### What is expected
Reproduce exactly the span of lines that opens with the line containing "(495, 462) none" and closes with the last line of the entries below.

══════════════════════════════

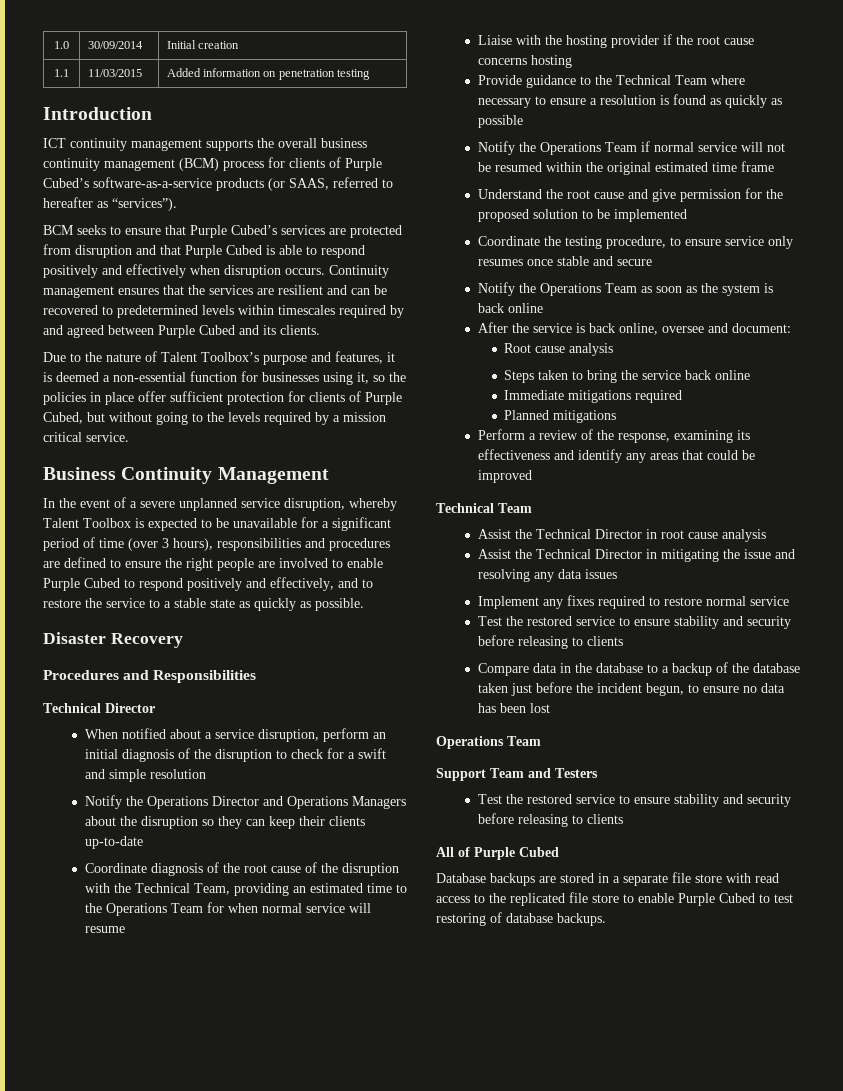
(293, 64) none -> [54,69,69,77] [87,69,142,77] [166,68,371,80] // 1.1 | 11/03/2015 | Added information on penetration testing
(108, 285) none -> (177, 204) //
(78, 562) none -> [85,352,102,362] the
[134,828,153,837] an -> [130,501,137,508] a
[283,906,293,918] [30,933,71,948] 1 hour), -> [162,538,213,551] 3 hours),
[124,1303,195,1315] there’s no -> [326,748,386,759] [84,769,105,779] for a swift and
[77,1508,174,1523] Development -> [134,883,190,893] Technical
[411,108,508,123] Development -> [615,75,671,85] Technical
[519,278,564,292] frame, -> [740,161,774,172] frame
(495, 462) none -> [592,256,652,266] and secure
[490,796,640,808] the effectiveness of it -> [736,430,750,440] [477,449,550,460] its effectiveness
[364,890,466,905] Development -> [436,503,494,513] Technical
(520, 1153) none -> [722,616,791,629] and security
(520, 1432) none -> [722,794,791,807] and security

══════════════════════════════

### Task response
(495, 462) none -> [592,256,652,266] and secure
[490,796,640,808] the effectiveness of it -> [736,430,750,440] [477,449,550,460] its effectiveness
[364,890,466,905] Development -> [436,503,494,513] Technical
(520, 1153) none -> [722,616,791,629] and security
(520, 1432) none -> [722,794,791,807] and security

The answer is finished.